↓↓↓

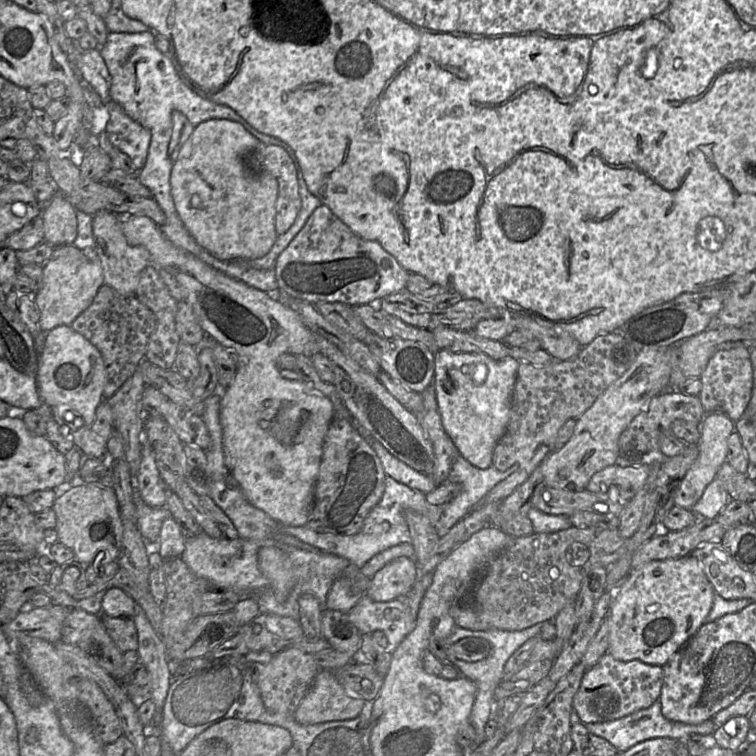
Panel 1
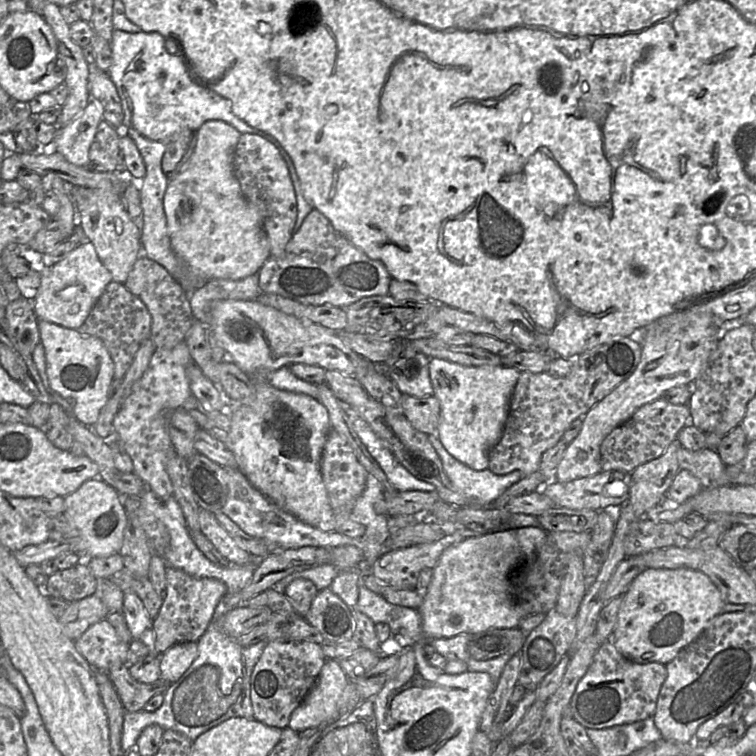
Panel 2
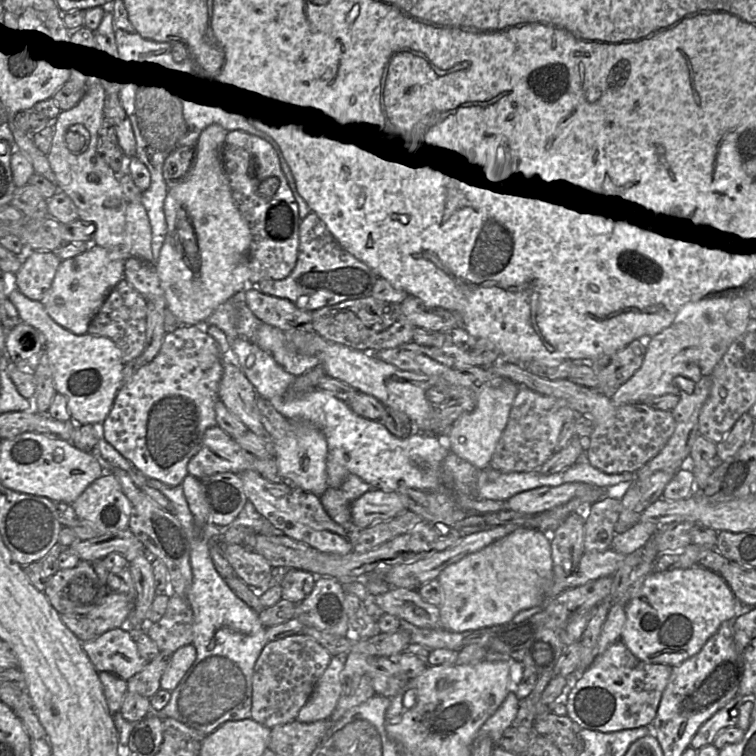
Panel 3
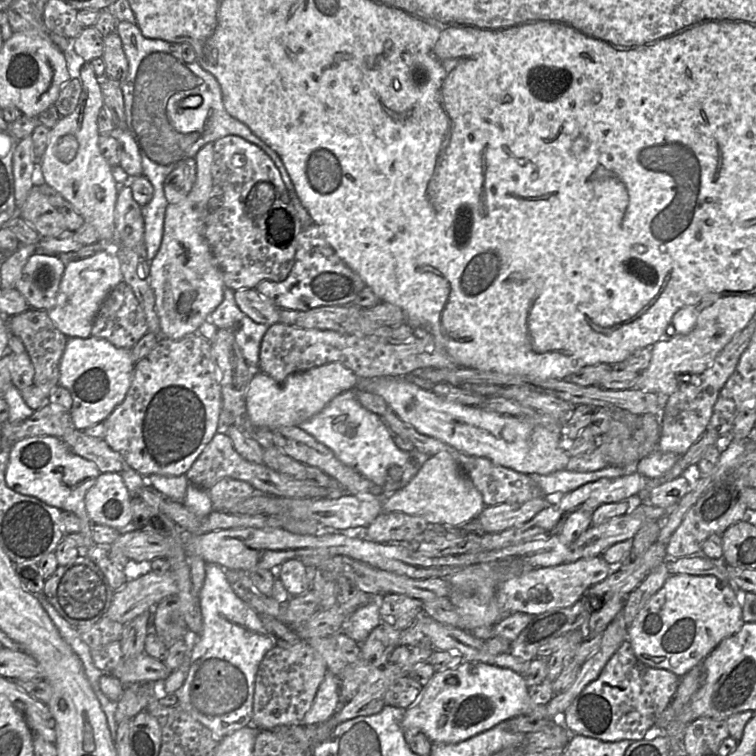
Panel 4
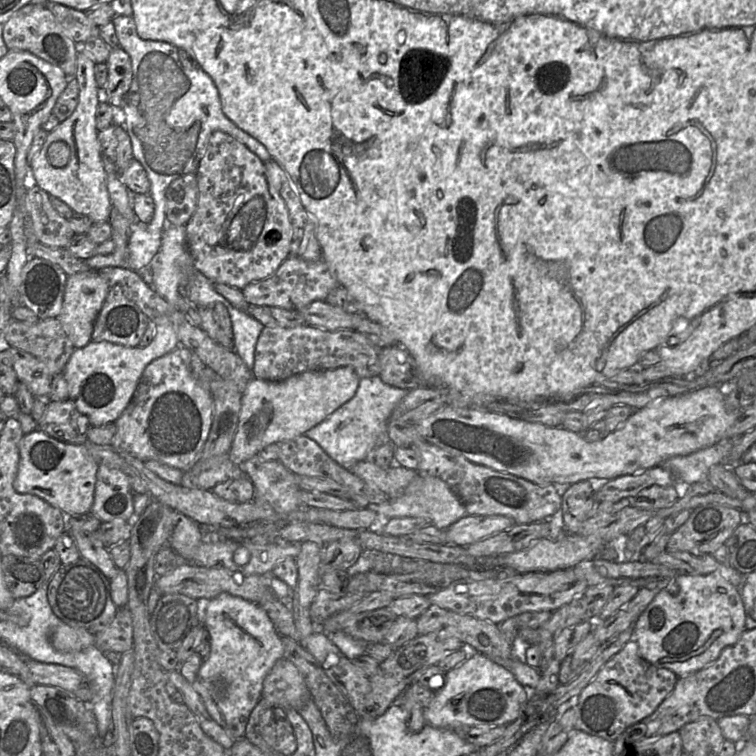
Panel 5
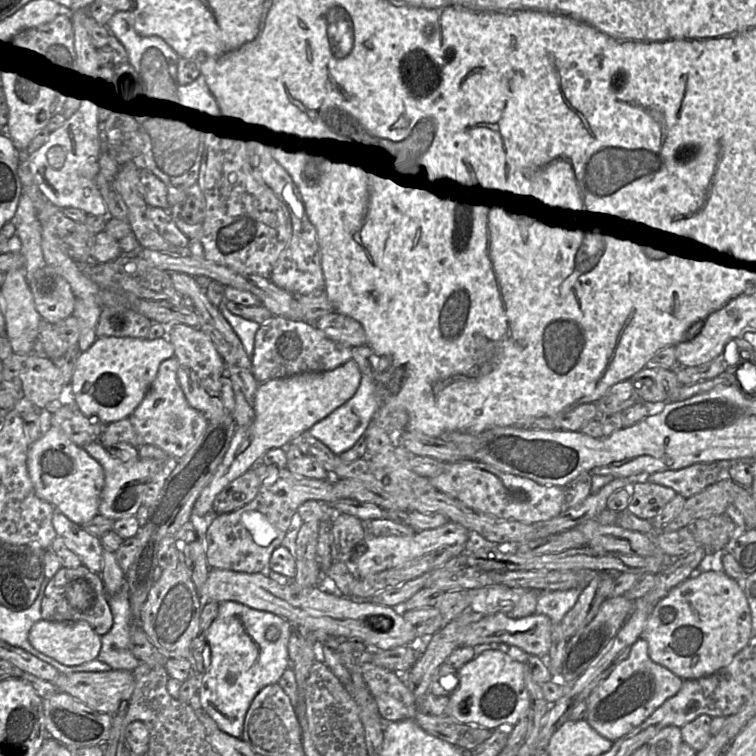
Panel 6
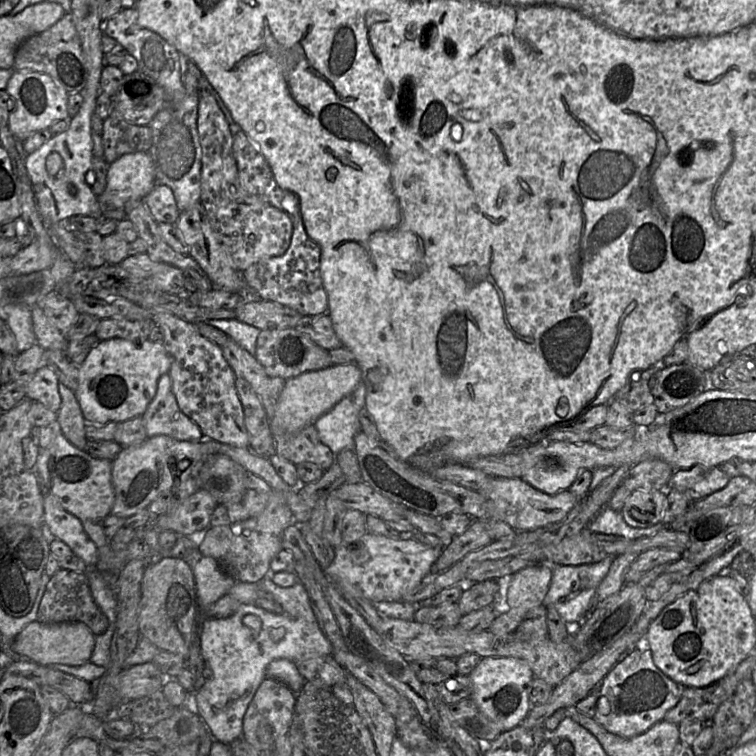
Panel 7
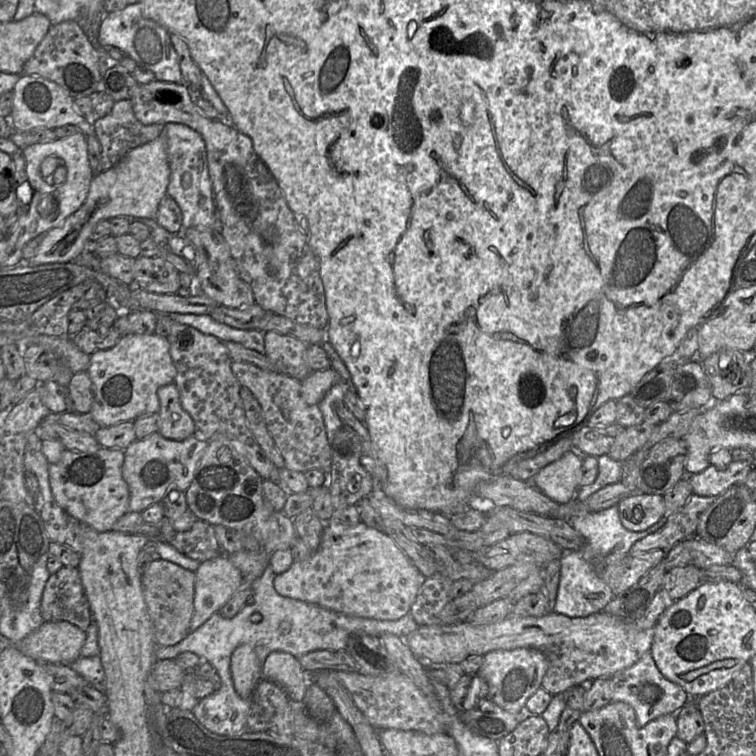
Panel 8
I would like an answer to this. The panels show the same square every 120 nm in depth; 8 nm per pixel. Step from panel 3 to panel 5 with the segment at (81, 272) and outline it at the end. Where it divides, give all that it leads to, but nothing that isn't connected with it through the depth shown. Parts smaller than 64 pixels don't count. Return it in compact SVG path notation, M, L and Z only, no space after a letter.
M94 271L68 276L62 310L57 318L75 348L92 341L94 323L109 290L107 281Z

↑↑↑

__Task to carry out__
Locate "I would like" in the material, then quote the line that contains it and all lines after it through the final one.

__Exercise answer__
I would like an answer to this. The panels show the same square every 120 nm in depth; 8 nm per pixel. Step from panel 3 to panel 5 with the segment at (81, 272) and outline it at the end. Where it divides, give all that it leads to, but nothing that isn't connected with it through the depth shown. Parts smaller than 64 pixels don't count. Return it in compact SVG path notation, M, L and Z only, no space after a letter.
M94 271L68 276L62 310L57 318L75 348L92 341L94 323L109 290L107 281Z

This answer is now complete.